Requirement >> For the data below, give again exactly the lines from the one containing "X89713200Y-35011800D01*" through the one containing "X85779750Y-62825800D01*", both ends included, and no others.

───── Data under study

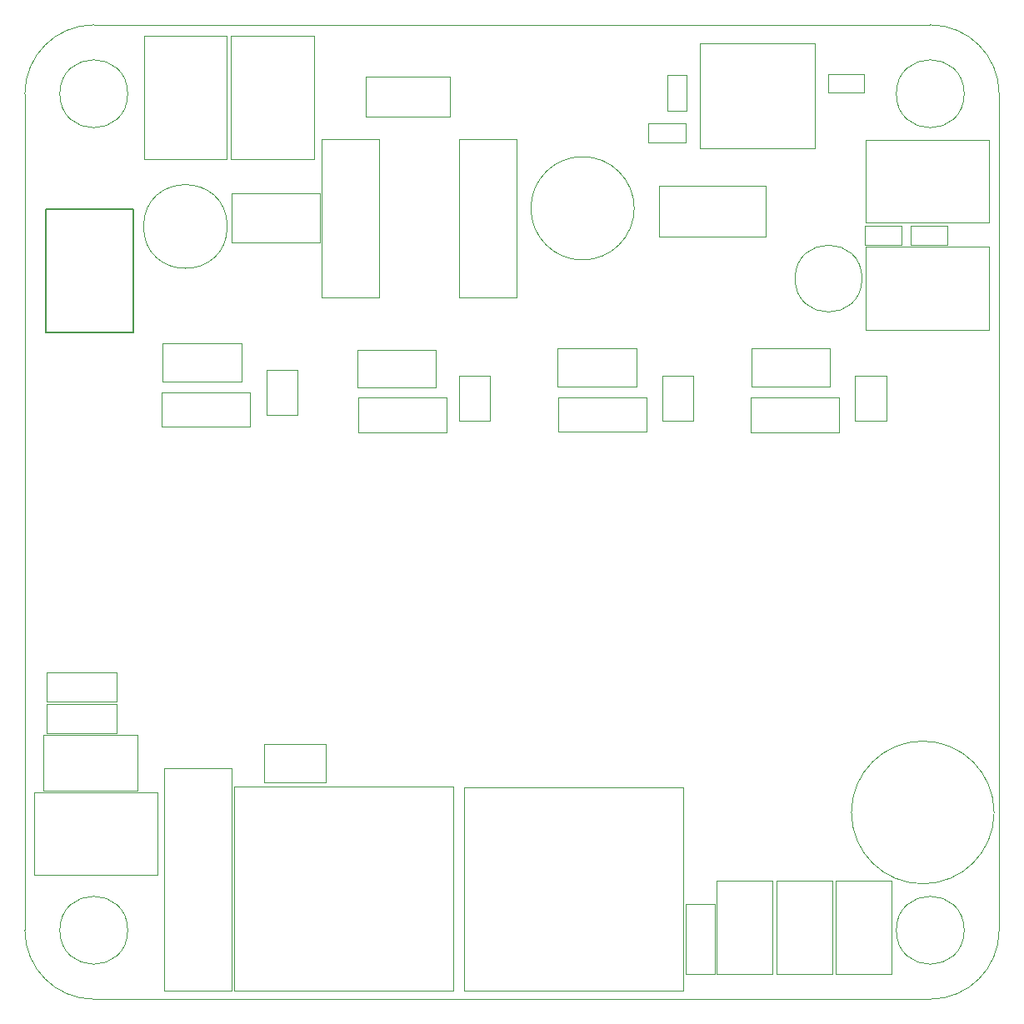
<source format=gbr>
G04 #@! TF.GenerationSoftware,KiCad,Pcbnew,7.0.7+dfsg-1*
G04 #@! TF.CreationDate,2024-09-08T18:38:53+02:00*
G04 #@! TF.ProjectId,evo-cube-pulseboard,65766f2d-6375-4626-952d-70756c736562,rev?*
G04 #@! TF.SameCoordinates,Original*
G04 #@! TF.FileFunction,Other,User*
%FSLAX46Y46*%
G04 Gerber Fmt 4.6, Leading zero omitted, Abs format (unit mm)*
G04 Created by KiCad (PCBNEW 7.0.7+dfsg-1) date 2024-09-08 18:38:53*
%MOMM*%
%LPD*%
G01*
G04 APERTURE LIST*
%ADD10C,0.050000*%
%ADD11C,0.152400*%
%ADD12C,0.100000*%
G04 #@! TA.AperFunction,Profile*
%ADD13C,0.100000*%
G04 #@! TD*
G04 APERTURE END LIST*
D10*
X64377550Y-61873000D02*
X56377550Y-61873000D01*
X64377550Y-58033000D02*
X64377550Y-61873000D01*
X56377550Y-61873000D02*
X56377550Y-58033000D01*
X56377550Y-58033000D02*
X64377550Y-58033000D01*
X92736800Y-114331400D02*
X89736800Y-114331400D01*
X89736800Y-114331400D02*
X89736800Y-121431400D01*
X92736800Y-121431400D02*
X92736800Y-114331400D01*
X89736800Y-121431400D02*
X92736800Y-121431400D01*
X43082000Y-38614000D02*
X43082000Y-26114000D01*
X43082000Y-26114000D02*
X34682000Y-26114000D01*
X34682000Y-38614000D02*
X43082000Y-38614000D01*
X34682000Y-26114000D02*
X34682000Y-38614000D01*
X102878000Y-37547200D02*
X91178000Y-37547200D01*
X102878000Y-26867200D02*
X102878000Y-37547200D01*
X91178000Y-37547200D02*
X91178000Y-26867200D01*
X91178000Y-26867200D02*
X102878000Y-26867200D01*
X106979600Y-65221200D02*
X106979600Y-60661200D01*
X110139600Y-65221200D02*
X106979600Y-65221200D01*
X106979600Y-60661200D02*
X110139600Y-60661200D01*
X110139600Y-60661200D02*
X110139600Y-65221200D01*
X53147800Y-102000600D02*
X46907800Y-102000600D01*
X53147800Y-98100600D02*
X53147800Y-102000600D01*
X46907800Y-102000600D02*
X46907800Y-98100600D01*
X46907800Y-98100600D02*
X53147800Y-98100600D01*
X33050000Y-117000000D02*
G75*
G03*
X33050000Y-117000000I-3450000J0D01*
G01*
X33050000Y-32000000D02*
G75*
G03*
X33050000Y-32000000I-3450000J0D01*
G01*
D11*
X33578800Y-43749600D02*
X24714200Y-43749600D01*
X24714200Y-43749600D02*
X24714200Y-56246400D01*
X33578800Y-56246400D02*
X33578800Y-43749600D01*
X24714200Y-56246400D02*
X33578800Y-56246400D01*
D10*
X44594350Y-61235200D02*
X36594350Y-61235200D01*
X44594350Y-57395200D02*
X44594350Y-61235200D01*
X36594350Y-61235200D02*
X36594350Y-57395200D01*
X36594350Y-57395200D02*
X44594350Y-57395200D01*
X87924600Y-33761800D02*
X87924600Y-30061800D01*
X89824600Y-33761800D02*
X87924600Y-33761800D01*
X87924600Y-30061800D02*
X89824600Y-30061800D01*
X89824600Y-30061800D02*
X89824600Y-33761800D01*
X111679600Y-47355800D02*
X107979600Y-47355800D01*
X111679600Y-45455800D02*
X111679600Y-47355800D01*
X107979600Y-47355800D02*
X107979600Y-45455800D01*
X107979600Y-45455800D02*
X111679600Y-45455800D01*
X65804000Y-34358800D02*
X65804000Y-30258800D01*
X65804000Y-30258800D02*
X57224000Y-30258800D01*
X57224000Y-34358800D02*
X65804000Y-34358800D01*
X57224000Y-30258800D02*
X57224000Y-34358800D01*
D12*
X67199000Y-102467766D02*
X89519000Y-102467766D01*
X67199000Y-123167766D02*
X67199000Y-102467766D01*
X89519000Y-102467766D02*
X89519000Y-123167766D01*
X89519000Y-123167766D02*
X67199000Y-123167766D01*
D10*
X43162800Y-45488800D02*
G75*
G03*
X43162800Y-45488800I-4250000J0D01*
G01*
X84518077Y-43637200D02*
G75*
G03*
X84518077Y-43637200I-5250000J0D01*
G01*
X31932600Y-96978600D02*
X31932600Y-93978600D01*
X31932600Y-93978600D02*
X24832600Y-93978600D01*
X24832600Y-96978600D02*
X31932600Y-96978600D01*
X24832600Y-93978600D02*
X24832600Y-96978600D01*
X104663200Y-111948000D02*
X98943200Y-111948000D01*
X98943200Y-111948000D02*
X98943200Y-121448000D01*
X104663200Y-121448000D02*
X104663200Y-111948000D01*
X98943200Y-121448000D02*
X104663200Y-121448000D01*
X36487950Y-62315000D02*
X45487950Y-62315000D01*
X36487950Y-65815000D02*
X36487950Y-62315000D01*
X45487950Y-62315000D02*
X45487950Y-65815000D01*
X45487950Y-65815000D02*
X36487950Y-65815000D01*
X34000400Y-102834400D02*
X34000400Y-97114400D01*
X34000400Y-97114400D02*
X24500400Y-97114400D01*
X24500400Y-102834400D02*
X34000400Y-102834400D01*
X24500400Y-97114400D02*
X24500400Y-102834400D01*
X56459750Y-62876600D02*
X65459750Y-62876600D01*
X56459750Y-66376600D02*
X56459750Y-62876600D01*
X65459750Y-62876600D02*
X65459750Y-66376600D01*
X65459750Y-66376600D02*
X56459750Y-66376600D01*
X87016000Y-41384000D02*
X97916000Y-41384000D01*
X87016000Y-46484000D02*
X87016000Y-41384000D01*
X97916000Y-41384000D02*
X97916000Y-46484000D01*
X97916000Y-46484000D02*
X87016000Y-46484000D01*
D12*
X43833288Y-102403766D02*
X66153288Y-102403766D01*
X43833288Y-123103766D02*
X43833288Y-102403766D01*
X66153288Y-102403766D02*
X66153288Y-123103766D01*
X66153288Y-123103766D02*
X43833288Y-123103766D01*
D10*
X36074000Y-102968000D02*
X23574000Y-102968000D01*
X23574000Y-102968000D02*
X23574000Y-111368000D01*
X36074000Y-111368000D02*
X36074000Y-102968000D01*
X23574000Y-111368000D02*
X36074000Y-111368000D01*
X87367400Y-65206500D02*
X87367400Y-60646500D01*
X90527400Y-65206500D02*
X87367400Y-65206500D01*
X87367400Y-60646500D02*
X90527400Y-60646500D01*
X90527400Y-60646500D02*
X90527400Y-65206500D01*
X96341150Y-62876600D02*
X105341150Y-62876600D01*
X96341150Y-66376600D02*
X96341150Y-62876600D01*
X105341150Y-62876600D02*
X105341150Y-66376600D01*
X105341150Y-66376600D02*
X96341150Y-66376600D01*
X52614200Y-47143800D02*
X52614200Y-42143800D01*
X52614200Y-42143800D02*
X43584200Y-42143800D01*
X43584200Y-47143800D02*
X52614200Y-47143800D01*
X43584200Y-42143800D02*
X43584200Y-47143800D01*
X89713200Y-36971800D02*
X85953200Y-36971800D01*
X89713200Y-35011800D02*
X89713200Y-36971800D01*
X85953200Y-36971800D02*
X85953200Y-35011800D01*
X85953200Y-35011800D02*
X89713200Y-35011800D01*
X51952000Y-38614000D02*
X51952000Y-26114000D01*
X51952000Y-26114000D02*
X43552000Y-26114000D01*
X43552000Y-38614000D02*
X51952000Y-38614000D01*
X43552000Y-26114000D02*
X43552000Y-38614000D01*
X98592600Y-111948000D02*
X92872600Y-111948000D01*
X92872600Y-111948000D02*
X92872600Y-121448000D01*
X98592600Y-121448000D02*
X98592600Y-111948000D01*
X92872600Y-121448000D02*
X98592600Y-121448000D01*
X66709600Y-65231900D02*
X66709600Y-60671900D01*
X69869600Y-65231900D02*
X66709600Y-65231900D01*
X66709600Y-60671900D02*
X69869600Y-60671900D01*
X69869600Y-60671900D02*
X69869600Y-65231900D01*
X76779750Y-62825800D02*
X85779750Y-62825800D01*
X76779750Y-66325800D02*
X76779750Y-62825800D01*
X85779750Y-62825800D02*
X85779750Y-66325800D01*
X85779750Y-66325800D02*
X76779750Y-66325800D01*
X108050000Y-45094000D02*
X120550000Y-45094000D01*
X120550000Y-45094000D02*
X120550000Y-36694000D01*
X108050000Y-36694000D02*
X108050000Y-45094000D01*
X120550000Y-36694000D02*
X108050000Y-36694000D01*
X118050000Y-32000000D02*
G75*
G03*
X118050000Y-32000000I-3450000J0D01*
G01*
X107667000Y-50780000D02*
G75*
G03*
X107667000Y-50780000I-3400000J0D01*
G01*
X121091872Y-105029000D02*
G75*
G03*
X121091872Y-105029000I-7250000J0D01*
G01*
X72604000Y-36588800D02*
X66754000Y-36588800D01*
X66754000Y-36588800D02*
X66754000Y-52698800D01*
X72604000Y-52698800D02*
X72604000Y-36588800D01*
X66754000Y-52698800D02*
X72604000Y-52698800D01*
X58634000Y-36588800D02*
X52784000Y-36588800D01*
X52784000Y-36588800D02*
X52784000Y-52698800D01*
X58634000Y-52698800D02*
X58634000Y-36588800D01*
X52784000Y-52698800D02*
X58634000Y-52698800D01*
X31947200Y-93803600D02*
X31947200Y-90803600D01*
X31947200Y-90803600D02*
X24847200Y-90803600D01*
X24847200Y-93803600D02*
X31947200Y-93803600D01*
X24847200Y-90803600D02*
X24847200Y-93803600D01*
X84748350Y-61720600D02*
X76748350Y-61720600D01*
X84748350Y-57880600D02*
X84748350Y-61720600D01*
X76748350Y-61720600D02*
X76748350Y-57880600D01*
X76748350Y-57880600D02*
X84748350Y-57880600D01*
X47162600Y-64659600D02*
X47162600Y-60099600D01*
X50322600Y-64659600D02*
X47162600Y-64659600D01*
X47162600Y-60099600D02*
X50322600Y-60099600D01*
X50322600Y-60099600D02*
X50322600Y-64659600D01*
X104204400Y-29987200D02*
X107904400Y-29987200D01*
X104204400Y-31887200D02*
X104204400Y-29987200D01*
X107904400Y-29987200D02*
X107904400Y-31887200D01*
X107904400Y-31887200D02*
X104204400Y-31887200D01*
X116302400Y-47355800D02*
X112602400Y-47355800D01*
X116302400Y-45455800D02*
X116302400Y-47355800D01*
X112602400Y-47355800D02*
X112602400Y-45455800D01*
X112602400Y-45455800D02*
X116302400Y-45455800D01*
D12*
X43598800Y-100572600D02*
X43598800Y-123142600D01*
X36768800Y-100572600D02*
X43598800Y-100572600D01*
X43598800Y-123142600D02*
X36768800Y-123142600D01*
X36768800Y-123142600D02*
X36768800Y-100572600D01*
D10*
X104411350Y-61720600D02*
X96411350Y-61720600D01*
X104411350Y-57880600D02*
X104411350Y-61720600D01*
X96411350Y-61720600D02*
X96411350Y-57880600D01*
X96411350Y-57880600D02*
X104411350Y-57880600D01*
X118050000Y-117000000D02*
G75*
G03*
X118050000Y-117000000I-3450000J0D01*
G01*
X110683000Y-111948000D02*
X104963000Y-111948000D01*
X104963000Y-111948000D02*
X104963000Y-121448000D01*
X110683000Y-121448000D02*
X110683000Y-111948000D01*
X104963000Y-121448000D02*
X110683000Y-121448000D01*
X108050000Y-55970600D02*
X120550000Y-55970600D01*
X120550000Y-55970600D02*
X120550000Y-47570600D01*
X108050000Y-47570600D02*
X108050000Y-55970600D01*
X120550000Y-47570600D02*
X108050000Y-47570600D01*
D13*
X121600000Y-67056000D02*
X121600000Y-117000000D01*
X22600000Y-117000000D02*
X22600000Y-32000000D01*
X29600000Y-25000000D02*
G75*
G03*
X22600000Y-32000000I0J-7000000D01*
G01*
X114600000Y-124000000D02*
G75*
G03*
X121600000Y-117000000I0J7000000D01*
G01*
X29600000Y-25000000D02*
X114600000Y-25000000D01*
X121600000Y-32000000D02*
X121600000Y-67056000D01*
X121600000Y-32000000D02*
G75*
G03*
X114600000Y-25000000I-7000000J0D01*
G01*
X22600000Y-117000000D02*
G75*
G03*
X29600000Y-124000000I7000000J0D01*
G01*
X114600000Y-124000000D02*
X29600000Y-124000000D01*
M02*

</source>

──────────

Task result >>
X89713200Y-35011800D01*
X51952000Y-38614000D02*
X51952000Y-26114000D01*
X51952000Y-26114000D02*
X43552000Y-26114000D01*
X43552000Y-38614000D02*
X51952000Y-38614000D01*
X43552000Y-26114000D02*
X43552000Y-38614000D01*
X98592600Y-111948000D02*
X92872600Y-111948000D01*
X92872600Y-111948000D02*
X92872600Y-121448000D01*
X98592600Y-121448000D02*
X98592600Y-111948000D01*
X92872600Y-121448000D02*
X98592600Y-121448000D01*
X66709600Y-65231900D02*
X66709600Y-60671900D01*
X69869600Y-65231900D02*
X66709600Y-65231900D01*
X66709600Y-60671900D02*
X69869600Y-60671900D01*
X69869600Y-60671900D02*
X69869600Y-65231900D01*
X76779750Y-62825800D02*
X85779750Y-62825800D01*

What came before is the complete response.